# [Exercises to complete]
A. Please condense the paragraph that begins "Poland, a country of 39 million" from the passage on youth championships in Poland and Utah into a short bulleted list that keeps its main facts.
B. Pick up the passage on youth championships in Poland and Utah and write what comes after its last sentence.

# [Document excerpt]
Poland, a country of 39 million, had one U17 champion; Utah, a state of 3.5 million, has six divisions to be fair to small schools. Why should a rural school with 100 students compete with an urban school of 3000 students? Meanwhile, in Poland, we had the youth programs of professional clubs competing in the EuroCup competing against rural neighborhood clubs. Nobody complained. It is what it is. If you want to play for a big club, move to a big club.
(There is an argument that increasing the number of championships increases the number of participating players because players do not automatically transfer to bigger schools, which maintains programs at smaller schools. Every decision has more than one consequence).

# [Saved entries]
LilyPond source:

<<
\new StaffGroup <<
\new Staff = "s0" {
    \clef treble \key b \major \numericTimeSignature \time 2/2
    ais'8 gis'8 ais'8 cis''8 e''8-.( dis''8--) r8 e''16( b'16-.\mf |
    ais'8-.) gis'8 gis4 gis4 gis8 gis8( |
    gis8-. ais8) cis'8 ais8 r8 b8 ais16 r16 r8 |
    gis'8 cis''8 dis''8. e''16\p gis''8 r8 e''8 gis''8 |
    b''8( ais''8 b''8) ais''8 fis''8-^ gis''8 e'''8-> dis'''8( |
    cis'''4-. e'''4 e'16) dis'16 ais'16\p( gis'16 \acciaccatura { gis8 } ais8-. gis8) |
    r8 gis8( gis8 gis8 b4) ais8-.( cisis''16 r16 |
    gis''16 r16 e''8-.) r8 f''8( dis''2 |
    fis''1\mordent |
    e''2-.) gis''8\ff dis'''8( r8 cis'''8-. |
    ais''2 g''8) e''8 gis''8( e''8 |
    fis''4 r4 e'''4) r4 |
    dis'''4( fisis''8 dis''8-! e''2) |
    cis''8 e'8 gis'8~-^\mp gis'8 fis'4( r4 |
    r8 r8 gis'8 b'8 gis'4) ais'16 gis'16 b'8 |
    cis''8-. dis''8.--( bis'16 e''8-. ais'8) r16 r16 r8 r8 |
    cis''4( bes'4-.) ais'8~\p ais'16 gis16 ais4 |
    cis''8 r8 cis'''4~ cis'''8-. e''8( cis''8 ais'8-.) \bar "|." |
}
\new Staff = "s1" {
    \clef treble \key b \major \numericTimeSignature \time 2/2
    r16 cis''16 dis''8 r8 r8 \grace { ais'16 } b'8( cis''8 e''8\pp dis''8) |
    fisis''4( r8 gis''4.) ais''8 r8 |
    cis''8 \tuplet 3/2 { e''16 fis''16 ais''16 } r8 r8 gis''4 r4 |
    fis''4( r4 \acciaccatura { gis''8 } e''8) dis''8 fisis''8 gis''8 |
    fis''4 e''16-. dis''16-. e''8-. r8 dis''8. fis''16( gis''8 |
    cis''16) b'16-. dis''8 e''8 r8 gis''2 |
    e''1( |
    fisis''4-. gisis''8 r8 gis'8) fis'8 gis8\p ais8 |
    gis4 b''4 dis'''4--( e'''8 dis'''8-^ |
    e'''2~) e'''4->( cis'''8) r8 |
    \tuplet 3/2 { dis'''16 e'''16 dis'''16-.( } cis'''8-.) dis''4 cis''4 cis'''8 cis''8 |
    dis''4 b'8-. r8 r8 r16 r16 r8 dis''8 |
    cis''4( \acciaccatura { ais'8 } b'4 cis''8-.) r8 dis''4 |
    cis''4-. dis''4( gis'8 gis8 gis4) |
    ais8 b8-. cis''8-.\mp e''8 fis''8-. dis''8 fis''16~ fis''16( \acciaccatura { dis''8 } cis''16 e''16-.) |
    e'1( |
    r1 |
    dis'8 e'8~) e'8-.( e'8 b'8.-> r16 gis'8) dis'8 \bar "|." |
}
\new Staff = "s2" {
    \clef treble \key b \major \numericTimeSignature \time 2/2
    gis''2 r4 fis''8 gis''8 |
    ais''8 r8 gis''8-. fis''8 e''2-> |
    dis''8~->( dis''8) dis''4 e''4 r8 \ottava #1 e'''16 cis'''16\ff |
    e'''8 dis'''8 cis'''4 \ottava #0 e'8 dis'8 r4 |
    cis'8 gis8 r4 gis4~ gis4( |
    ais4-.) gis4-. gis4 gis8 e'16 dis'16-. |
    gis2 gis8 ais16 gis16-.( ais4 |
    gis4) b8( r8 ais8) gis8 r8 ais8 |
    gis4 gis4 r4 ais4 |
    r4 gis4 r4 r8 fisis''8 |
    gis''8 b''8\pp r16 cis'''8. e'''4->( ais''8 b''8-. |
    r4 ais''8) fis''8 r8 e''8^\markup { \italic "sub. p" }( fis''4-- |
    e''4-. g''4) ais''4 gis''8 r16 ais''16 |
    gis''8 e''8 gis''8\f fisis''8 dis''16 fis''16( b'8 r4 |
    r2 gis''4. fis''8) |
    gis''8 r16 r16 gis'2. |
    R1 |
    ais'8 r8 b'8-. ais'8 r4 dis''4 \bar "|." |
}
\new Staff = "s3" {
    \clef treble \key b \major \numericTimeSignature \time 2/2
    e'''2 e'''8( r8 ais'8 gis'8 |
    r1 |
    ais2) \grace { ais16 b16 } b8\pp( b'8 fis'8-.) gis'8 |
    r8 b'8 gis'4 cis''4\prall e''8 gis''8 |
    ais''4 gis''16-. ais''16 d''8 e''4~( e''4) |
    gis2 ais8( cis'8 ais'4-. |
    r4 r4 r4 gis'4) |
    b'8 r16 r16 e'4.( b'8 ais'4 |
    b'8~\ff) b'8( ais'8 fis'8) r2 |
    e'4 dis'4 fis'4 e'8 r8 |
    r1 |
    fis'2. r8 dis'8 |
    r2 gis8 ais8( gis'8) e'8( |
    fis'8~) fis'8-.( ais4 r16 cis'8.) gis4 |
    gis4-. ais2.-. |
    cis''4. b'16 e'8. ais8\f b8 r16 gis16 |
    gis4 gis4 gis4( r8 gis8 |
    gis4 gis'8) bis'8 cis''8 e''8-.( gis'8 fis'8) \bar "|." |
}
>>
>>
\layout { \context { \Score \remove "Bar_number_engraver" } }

# [Outputs by task]
A.
- Poland, with 39 million people, had only one U17 champion.
- Utah, with 3.5 million people, has six divisions so that small schools are treated fairly, since a rural school of 100 students shouldn't have to face an urban school of 3,000.
- In Poland, the youth programs of professional EuroCup clubs competed against rural neighborhood clubs, and nobody complained.
- The attitude there was to accept it and, to play for a big club, move to one.

B.
Summary
There are ways to improve youth and high-school basketball, but most people prefer the status quo with which they are comfortable as opposed to the unknown. We lack the willpower to differentiate sports. We want to maintain an illusion of fairness, even as we acknowledge that life is not fair, and the current system is already unfair. We cannot rely on common sense, such as allowing twins to play in the same age group despite different birth years, because someone will complain about not following the rules and using an ineligible player. We have to create new rules attempting to codify common sense, but then others exploit these rules for greater benefits, increasing the unfairness while seeking competitive advantages because regardless of the rhetoric, winning is the greatest motivator throughout our system. We don’t want fair for everyone or for the most players and teams. We want our own perception of fairness, which means we benefit or have the competitive advantage. We deem our advantage to represent fair.


I really think the addition of the shot clock would give players so many extra reps over the course of a game, a season, a middle/high school career.
Not all gyms in London and Brazil have a shot clock so the refs would shout 10 or 5 to let players know.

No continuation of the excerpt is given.